International Brigade Memorial Trust
Linda Palfreeman’s largely chronological chapters build in a clear and concise way on the research done many years ago by the American nurse who had served in Spain, Fredericka Martin, who died before she could publish her findings, and by Jim Fyrth for his classic 1986 publication, The Signal was Spain: The Aid Spain Movement in Britain 1936–39. To these sources Palfreeman has added more recently available archival material and a wealth of oral and written testimonies.
... Palfreeman first explores the social and political background leading up to the formation of the first medical teams from Britain and recounts the experiences of the volunteers after their arrival in Spain. She grapples with the problems they faced, discussing the tensions between them as well as the many challenges they overcame to care for the wounded. The majority of the British personnel were soon incorporated into the medical services of the International Brigades as part of the Republican army. The organisation of the services and the work they carried out in key battles is followed in detail, but ¡Salud! Is not primarily a study of the practice of medicine in the civil war, already well-covered in Nicholas Coni’s book, Medicine and Warfare: Spain, 1936–1939. However, Palfreeman describes many related aspects, such as the system of triage in which surgical interventions and treatment were carried out as quickly as possible for urgent cases, forerunner of the later M.A.S.H. units. During the war in Spain, provisional hospitals were set up closer to the front lines than ever before, sometimes in haste during terrifying retreats, and in a wide variety of less than adequate locations including disused railway tunnels and caves. In one chapter, biographical portraits of four individuals (two doctors, a medical student and an ambulance driver/mechanic) give a more personal perspective on the work being done. Nurses feature in an appendix giving basic details of their lives, though information is often sadly limited by the lack of available information.

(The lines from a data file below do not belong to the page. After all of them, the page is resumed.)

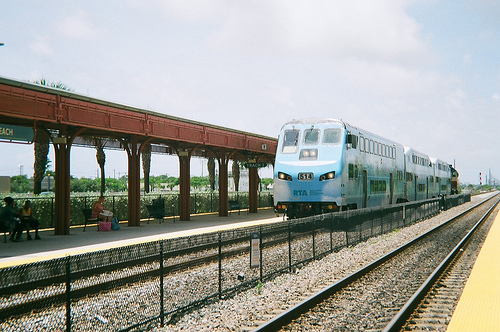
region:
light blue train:
[249, 117, 484, 224]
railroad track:
[292, 176, 498, 313]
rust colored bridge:
[2, 76, 276, 174]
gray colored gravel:
[201, 249, 349, 322]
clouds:
[64, 12, 441, 138]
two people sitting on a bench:
[6, 196, 51, 246]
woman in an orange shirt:
[90, 196, 127, 239]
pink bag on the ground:
[95, 217, 123, 232]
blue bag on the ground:
[109, 198, 132, 233]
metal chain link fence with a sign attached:
[16, 221, 348, 270]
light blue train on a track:
[1, 118, 460, 322]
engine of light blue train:
[272, 119, 403, 226]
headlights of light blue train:
[276, 169, 335, 181]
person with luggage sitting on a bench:
[81, 194, 121, 231]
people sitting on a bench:
[1, 195, 42, 242]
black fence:
[0, 190, 472, 330]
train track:
[239, 190, 497, 330]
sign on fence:
[249, 229, 261, 269]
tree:
[18, 74, 78, 193]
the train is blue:
[255, 106, 483, 241]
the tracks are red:
[32, 79, 241, 174]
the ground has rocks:
[243, 291, 282, 314]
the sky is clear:
[198, 29, 410, 96]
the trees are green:
[68, 176, 98, 187]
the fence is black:
[146, 240, 243, 310]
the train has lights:
[271, 151, 349, 196]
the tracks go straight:
[337, 253, 402, 329]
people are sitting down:
[3, 194, 55, 244]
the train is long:
[266, 102, 470, 225]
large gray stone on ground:
[225, 267, 257, 291]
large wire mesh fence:
[92, 242, 249, 294]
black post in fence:
[145, 232, 175, 316]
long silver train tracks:
[346, 243, 443, 320]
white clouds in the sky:
[170, 35, 366, 82]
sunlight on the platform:
[48, 239, 198, 273]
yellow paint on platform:
[469, 283, 491, 330]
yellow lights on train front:
[273, 165, 371, 189]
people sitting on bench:
[8, 194, 51, 235]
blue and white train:
[249, 106, 486, 258]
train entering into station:
[210, 101, 477, 252]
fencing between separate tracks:
[32, 190, 494, 285]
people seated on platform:
[5, 175, 140, 236]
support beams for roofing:
[25, 140, 256, 225]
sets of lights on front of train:
[275, 140, 336, 185]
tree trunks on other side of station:
[26, 145, 258, 207]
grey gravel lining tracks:
[131, 216, 386, 313]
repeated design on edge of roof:
[15, 90, 260, 160]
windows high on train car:
[347, 115, 407, 160]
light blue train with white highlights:
[275, 98, 456, 209]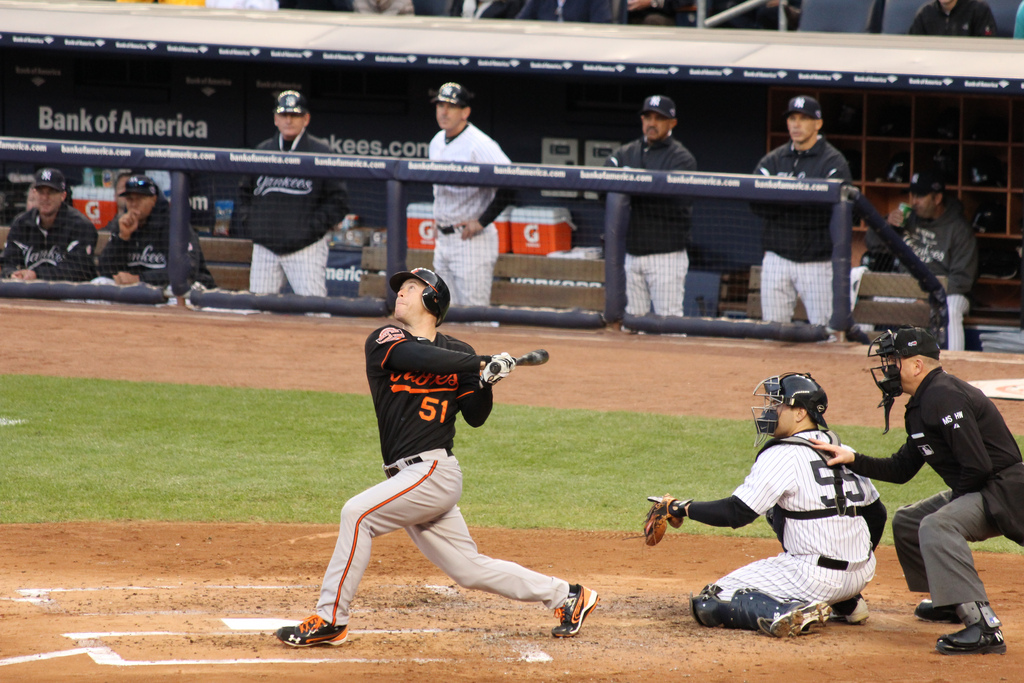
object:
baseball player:
[271, 266, 605, 648]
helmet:
[389, 267, 450, 328]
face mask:
[750, 375, 785, 449]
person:
[424, 81, 512, 307]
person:
[0, 166, 101, 282]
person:
[230, 90, 352, 318]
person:
[746, 94, 854, 325]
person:
[758, 91, 846, 336]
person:
[849, 171, 981, 318]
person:
[88, 174, 217, 289]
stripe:
[330, 457, 441, 627]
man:
[807, 323, 1024, 656]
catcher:
[640, 371, 890, 640]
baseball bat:
[488, 349, 549, 376]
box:
[0, 625, 559, 666]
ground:
[2, 296, 1023, 678]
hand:
[477, 351, 516, 370]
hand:
[480, 351, 515, 388]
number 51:
[417, 395, 449, 424]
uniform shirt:
[362, 322, 495, 467]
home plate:
[217, 617, 304, 631]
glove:
[641, 491, 696, 547]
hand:
[810, 437, 857, 467]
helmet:
[751, 370, 834, 448]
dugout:
[2, 3, 1023, 356]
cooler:
[509, 204, 578, 257]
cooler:
[490, 204, 514, 254]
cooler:
[406, 201, 442, 250]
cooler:
[69, 184, 118, 231]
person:
[599, 95, 702, 339]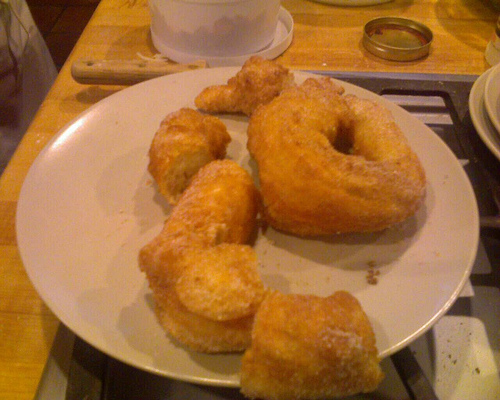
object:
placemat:
[33, 70, 500, 399]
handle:
[71, 55, 211, 86]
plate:
[483, 60, 500, 131]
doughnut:
[248, 75, 428, 231]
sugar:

Re-constructing the life stories of women who were not well-known in the public sphere, like the majority of these nurses, is a difficult and at times, impossible task, although it can be done in some cases (see Angela Jackson, ‘For us it was Heaven’: The Passion, Grief and Fortitude of Patience Darton from the Spanish Civil War to Mao’s China). Palfreeman gives due recognition to the part played by British volunteers in the development of new medical techniques and improvements in the blood transfusion services. As a result, many lives were saved despite the frequently horrific conditions, not only due to bombardments and extremes of weather, but also thanks to frequent shortages of everything imaginable, except perhaps, flies, lice and rats.
... Palfreeman hoped to produce a book that would do justice to the work of the medical volunteers who were attempting to salvage something of life amongst the mayhem of war. She has succeeded in doing so, and has produced an account that is valuable not only for students of the history of medical services in wartime, but also as a record of man’s humanity to man under inhuman conditions.
Angela Jackson, Independent Scholar, Bulletin for Spanish and Portuguese Historical Studies
Reviewed in Italian, Spagna contemporanea (2014).